Evaluation of the laser wavelength role on tooth bleaching in terms of color change, roughness, and microhardness with pulpal rapid temperature monitoring: an in vitro study.

This in-vitro study evaluates the efficacy of the teeth bleaching approach using different laser wavelengths (405 nm blue diode, 940 nm infrared diode, and Er,Cr:YSGG 2780 nm lasers) in comparison to the conventional method using light-emitting diode (LED) sources (420-480) nm. Eighty caries-free sound human premolars were randomly divided into four groups ( N =20). Each group received a different bleaching procedure. Then each group was further subdivided into two subgroups ( N =10) stained with different solutions. The pulp chamber temperature rise was recorded using an optical fiber sensor with a novel design and fabrication. The color was analyzed using a digital spectrophotometer.

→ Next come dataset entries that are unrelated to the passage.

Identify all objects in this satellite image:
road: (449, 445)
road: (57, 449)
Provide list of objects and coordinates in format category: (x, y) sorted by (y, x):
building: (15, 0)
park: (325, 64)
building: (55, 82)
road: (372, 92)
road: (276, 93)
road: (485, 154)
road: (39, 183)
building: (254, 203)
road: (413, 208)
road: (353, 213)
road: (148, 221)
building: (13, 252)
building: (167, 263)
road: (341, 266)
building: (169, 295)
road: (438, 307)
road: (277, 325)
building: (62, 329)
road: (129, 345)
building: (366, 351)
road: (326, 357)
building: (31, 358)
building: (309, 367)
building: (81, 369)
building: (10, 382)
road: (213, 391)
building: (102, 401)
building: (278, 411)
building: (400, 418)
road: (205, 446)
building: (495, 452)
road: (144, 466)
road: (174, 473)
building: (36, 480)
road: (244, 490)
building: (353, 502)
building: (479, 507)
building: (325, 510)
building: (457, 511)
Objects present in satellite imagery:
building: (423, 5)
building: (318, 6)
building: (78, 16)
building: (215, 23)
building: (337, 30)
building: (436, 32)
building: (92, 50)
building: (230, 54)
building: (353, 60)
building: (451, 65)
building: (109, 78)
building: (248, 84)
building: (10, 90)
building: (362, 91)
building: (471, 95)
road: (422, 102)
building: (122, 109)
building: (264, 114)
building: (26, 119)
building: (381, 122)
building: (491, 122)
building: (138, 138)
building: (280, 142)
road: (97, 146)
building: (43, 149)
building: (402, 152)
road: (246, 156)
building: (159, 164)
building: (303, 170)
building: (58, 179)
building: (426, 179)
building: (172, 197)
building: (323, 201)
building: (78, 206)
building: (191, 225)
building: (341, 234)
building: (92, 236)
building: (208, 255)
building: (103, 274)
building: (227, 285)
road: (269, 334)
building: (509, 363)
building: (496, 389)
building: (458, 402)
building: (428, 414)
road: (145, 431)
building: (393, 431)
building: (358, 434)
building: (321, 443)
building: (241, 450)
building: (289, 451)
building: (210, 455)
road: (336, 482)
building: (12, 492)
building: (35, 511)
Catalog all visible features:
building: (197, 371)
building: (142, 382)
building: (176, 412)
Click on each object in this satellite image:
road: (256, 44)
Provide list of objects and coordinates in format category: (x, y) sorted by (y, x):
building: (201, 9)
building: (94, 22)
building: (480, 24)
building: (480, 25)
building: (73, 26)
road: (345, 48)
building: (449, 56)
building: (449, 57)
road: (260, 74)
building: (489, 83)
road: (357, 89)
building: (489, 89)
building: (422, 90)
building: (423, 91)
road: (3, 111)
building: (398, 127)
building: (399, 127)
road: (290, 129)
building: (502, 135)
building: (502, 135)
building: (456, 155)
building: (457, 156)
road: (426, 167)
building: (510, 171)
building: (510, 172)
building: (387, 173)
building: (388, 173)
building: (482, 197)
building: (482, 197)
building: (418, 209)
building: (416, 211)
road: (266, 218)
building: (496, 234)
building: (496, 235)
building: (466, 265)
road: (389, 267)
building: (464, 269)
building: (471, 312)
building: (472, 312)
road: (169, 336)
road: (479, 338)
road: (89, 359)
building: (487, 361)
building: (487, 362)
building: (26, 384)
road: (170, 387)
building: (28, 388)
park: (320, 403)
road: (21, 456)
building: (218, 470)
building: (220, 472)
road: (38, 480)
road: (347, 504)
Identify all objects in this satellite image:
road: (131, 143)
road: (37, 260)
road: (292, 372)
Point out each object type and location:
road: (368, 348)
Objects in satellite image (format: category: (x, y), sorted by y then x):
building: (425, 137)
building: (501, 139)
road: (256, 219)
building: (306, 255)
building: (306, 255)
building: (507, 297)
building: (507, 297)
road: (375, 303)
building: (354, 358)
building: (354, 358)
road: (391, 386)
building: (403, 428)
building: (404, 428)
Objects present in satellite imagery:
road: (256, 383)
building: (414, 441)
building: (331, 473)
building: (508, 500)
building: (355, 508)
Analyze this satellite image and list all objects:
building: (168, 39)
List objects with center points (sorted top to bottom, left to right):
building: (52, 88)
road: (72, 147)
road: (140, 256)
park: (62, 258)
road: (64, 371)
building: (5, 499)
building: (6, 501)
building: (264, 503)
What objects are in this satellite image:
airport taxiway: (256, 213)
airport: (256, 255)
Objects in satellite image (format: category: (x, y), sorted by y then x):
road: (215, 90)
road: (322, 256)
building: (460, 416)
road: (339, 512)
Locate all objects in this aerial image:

Five samples of each subgroup were tested for surface roughness, while the others were tested for Vickers microhardness. The bleaching process with a short wavelength 405 nm blue diode laser showed the best results for the shade, with a minimum pulpal temperature increase indicating no possible necrosis and hence maintaining tooth vitality. Additionally, a remarkable reduction in bleaching time was achieved compared to the conventional approach. This process also yielded the highest color change ( Δ E ) and increased microhardness, with no noticeable change to the tooth roughness. The 405 nm blue diode laser applied for bleaching showed the best bleaching activity against tested stains and negligible pulpal temperature rise with a noticeable reduction in the bleaching time. The proposed novel method to measure temperature change could be used to develop a promising smart sensor for quick, effective, repeatable, and in-situ monitoring of human body temperature.